Records excerpted from a collection:
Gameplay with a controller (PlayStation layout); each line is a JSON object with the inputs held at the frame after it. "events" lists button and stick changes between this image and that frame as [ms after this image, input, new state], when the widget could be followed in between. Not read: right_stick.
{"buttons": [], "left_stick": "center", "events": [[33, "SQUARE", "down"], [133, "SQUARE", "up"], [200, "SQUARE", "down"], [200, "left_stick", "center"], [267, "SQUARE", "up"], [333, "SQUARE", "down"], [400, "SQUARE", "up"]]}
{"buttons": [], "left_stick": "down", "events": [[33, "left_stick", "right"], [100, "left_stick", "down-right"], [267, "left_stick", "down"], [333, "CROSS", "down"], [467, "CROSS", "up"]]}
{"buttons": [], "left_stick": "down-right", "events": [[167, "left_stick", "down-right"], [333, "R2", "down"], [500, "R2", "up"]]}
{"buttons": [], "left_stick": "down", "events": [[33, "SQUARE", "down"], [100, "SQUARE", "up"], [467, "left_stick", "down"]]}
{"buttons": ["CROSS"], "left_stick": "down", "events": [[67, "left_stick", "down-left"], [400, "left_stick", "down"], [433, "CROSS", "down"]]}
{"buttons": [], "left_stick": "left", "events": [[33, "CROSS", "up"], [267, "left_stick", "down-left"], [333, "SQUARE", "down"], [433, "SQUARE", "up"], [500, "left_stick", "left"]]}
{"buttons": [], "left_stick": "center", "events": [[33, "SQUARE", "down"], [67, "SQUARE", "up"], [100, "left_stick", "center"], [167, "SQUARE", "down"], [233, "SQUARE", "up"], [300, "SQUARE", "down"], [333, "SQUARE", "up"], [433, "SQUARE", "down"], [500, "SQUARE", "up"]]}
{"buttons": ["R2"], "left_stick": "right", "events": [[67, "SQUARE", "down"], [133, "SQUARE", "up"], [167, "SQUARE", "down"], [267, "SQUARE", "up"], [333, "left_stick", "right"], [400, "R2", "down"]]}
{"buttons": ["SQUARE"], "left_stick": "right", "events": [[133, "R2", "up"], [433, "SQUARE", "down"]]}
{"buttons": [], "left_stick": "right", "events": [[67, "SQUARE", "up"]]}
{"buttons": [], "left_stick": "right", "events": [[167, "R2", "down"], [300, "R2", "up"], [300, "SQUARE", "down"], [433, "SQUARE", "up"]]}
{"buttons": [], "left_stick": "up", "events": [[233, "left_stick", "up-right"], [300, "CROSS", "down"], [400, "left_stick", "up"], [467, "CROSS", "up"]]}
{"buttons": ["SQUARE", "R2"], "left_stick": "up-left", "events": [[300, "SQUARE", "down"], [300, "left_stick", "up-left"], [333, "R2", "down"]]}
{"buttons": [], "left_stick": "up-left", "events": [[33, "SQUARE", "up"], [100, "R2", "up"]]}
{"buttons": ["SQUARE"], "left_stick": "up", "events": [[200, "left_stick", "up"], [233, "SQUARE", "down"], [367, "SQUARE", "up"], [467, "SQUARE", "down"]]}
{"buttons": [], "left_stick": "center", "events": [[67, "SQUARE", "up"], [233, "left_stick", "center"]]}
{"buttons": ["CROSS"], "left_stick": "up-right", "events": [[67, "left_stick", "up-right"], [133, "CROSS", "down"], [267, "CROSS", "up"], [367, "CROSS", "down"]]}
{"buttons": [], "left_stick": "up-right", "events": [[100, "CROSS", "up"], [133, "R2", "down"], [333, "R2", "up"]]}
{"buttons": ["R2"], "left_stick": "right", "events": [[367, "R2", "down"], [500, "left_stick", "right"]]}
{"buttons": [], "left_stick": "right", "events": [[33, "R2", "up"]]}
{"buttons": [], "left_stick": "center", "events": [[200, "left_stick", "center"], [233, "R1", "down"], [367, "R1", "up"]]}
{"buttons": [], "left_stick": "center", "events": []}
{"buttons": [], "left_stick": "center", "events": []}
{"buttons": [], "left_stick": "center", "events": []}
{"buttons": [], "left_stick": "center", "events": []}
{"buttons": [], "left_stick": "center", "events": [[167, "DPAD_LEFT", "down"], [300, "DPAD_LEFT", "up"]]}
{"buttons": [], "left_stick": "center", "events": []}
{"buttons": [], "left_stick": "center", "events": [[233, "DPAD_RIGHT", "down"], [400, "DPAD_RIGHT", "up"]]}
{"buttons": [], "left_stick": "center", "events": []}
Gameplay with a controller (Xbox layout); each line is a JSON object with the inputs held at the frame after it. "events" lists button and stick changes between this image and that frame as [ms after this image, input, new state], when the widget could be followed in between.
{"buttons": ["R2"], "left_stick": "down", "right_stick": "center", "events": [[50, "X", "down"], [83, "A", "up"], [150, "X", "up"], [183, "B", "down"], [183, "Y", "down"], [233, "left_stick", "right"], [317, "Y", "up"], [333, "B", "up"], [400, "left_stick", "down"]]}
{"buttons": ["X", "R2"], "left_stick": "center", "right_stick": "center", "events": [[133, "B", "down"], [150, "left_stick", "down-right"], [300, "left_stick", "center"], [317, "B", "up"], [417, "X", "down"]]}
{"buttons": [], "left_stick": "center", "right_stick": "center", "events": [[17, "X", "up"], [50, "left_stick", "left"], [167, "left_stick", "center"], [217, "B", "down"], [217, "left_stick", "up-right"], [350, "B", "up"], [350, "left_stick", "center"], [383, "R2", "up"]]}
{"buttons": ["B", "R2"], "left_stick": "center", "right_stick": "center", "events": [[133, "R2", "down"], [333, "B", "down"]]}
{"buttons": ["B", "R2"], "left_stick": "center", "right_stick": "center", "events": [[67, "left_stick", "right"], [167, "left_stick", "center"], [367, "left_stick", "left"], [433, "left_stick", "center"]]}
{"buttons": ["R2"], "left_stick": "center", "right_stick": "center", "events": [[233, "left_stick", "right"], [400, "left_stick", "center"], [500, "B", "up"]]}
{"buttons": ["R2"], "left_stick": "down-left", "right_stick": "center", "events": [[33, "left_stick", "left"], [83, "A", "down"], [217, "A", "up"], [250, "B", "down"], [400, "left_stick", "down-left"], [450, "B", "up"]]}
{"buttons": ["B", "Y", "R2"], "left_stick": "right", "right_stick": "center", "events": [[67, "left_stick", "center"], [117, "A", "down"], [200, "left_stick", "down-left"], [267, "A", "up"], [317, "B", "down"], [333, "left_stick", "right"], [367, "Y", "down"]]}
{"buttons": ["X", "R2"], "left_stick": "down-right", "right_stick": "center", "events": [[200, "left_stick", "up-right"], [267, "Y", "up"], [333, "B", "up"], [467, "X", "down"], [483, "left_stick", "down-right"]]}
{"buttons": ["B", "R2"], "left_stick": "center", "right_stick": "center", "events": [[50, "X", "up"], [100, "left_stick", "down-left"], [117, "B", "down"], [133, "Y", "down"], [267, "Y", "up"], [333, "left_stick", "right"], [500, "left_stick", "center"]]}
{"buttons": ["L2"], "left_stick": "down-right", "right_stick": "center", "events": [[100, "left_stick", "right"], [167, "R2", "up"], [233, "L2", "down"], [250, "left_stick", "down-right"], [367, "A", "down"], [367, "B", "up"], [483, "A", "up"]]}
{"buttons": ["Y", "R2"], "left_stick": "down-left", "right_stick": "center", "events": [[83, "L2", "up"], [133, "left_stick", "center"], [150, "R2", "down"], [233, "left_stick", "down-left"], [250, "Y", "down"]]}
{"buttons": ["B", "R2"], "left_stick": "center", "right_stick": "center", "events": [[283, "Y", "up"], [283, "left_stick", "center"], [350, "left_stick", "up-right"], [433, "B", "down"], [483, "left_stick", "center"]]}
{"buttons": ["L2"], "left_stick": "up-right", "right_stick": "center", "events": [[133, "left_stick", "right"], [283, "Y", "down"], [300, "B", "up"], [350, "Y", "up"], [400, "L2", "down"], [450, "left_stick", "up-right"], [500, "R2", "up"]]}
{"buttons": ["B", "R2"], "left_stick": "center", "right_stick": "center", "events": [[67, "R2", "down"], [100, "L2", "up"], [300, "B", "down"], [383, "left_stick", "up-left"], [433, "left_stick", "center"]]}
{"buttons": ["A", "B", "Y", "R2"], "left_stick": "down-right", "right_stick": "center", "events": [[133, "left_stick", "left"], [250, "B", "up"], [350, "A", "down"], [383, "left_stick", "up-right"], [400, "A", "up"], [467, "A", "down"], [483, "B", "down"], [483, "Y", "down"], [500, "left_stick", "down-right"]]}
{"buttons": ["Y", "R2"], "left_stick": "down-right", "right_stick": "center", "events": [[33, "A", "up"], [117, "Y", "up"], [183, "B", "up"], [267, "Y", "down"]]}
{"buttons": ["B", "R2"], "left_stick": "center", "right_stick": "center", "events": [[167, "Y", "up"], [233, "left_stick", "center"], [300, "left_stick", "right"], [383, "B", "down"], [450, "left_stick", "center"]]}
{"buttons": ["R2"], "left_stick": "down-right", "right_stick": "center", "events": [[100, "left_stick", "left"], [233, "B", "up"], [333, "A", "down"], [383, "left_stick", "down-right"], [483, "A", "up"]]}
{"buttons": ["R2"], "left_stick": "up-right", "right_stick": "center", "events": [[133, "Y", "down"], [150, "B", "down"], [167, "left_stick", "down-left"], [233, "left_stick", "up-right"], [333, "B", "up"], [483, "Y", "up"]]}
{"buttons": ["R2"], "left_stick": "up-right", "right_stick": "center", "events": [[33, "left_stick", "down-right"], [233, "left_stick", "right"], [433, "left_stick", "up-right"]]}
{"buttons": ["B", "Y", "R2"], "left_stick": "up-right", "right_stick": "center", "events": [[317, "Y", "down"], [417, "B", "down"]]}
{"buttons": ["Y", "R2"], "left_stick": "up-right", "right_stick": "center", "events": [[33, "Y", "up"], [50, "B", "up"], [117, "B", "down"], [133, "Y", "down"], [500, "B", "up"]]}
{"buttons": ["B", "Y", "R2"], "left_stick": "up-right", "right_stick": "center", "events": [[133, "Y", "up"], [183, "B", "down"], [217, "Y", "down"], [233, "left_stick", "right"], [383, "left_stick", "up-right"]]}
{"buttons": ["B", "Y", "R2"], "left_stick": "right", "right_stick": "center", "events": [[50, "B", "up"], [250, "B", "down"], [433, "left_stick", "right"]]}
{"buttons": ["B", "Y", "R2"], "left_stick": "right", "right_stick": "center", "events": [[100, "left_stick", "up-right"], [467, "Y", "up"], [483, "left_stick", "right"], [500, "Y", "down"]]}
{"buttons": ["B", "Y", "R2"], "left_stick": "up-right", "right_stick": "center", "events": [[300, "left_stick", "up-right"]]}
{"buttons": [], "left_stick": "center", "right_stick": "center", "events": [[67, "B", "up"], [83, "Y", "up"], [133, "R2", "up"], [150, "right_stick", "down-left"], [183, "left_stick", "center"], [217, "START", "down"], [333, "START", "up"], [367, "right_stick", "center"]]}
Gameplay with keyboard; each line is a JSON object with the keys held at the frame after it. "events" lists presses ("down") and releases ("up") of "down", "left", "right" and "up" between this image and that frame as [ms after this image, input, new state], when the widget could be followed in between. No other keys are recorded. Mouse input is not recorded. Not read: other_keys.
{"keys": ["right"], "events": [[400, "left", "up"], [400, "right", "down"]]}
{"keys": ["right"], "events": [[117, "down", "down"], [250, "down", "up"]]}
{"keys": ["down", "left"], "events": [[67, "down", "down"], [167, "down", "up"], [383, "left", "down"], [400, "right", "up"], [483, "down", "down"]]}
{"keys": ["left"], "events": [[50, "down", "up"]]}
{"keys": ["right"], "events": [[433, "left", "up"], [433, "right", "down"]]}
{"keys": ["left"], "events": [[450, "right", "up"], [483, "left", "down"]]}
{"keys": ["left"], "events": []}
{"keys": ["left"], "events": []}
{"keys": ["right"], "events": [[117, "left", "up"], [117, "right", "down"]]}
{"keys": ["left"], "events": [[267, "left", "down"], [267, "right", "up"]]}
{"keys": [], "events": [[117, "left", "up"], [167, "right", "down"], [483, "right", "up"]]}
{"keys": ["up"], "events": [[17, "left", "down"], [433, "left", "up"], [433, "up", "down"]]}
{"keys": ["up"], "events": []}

**Work order:** With "layout" as the search string, filter the records and return each line that has it.

**Expected output:**
Gameplay with a controller (PlayStation layout); each line is a JSON object with the inputs held at the frame after it. "events" lists button and stick changes between this image and that frame as [ms after this image, input, new state], when the widget could be followed in between. Not read: right_stick.
Gameplay with a controller (Xbox layout); each line is a JSON object with the inputs held at the frame after it. "events" lists button and stick changes between this image and that frame as [ms after this image, input, new state], when the widget could be followed in between.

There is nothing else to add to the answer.